The 11 Plus And How This Affects Your Retirement Planning

20 Sep 2017 | Articles | News |

Are you smarter than a 10 year old?

For parents or grandparents helping children prepare for an 11 Plus examination, the exercise can be daunting, to say the least! The test of grammar and basic mathematics can leave the best of us feeling rather sheepish.

There is one area in particular where the average (no pun intended) adult might typically struggle and that is explaining about modes, medians and means their loved ones.

How many of us can remember what is what and which is which?

We won’t typically have much need in our daily lives to recall the differences between them. However, it is useful in one aspect of our daily lives to have a small appreciation of these factors even if we don’t realise it.  They have real relevance when it comes to retirement planning.

Here’s why:

Most of us understand the principle of life expectancy. This is the average age which a healthy individual is expected to live to.

However, because of differences between the mean and the mode, the life expectancy age creates a misleading number.

That is because for just about everyone their life expectancy is not the same as their most likely age at death.

Life expectancy is hugely valuable to actuaries and life assurance companies working out how much to charge someone for life assurance or how much income to pay them via a pension, but for an individual planning their future – it is next to useless.

The life assurance companies deal with millions of people and the average is important when they are looking at “the pool” of all their customers.

The life assurance company can work with the average when calculating their figures because they can afford to work with the swings and roundabouts of different outcomes around the average.  They win a few times, lose a few times, but overall they make their numbers pay. They are happy to work with the “mean” figure.

They can also handle the skew caused by the distribution around the average.

The distribution is incredibly important.

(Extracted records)
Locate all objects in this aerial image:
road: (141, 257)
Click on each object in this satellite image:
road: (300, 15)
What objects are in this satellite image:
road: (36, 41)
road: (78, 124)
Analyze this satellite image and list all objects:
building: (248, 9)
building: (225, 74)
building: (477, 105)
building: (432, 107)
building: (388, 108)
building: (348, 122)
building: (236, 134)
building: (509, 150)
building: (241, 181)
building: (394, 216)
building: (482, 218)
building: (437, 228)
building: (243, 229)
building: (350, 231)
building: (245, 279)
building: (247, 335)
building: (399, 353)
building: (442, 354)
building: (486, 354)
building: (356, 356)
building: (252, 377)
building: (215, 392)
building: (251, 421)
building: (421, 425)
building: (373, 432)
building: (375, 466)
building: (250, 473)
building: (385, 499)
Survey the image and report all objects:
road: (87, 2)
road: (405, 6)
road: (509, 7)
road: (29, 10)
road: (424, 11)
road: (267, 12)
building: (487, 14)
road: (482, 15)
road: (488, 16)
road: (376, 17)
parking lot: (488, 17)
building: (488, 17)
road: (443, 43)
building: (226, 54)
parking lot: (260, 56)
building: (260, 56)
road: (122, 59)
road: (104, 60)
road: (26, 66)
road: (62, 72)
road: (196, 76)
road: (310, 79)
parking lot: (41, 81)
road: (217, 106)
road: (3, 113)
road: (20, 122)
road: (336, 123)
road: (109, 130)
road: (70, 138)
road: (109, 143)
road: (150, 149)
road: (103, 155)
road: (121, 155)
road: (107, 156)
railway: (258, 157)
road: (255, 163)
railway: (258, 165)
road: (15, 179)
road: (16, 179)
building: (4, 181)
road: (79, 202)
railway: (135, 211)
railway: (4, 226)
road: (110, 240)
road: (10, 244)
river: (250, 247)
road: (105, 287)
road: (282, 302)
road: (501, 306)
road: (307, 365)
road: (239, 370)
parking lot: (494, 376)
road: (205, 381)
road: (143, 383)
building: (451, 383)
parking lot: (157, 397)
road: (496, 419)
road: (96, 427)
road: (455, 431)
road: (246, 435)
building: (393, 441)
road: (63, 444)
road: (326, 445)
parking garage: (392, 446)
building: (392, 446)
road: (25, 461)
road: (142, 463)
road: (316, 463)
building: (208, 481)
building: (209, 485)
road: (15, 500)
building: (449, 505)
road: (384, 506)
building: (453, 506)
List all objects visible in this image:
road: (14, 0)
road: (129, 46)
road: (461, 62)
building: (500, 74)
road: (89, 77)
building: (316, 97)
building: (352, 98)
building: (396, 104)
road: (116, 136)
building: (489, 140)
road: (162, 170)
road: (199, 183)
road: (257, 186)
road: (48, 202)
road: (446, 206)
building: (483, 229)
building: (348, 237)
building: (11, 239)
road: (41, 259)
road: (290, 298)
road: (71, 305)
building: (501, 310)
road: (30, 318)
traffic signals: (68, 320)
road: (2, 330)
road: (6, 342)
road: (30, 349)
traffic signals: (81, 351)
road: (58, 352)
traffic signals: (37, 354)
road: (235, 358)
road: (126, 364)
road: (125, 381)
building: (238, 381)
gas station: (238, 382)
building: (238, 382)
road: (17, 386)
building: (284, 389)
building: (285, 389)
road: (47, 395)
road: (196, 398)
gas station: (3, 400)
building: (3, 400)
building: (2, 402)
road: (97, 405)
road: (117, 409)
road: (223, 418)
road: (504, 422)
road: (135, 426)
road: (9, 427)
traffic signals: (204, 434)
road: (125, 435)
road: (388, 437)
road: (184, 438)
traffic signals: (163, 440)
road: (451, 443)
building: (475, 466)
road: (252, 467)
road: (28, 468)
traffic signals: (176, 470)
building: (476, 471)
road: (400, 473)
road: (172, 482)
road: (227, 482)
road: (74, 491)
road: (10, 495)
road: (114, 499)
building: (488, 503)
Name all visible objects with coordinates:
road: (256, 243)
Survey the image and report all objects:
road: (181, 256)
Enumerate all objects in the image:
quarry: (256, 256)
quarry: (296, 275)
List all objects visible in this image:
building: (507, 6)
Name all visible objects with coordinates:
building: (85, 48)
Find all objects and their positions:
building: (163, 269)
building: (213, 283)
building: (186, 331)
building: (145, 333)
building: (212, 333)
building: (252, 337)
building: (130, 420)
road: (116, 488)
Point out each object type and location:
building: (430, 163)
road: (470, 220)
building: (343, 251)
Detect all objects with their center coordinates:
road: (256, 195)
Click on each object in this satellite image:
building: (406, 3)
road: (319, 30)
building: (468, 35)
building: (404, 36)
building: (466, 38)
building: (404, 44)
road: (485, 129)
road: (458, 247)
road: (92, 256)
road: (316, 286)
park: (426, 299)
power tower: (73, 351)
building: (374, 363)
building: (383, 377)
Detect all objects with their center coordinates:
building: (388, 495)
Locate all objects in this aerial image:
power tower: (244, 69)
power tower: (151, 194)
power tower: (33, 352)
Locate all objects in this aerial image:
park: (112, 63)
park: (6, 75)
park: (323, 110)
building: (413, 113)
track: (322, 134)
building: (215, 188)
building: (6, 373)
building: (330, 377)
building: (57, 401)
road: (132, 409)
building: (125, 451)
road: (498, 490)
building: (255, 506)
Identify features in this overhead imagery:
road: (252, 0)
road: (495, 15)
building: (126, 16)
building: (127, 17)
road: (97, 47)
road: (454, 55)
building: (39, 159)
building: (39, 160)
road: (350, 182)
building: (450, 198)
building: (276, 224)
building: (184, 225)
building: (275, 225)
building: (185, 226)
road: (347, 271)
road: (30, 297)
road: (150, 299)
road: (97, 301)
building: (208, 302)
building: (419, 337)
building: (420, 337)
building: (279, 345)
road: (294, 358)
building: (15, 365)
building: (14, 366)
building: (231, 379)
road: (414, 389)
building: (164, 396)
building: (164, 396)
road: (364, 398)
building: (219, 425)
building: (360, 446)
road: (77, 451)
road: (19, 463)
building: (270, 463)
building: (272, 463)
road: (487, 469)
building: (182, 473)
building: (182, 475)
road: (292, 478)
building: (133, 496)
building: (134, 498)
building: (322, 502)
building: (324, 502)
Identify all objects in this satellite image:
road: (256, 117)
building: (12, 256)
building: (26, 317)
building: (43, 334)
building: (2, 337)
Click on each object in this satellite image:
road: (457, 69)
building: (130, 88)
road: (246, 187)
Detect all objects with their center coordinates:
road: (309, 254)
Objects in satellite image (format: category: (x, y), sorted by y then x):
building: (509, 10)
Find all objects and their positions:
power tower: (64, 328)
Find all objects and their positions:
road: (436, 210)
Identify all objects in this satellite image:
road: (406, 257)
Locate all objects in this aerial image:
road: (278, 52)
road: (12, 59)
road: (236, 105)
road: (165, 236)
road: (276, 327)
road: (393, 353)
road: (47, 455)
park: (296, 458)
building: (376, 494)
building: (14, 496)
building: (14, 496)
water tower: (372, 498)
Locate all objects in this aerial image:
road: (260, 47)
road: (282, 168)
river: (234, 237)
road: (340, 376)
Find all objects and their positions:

Task to complete: Can you reproduce the 11 Plus article between "Are you smarter" and "feeling rather sheepish.", inclusive, with "daunting" swapped for "intimidating"?

Response:
Are you smarter than a 10 year old?

For parents or grandparents helping children prepare for an 11 Plus examination, the exercise can be intimidating, to say the least! The test of grammar and basic mathematics can leave the best of us feeling rather sheepish.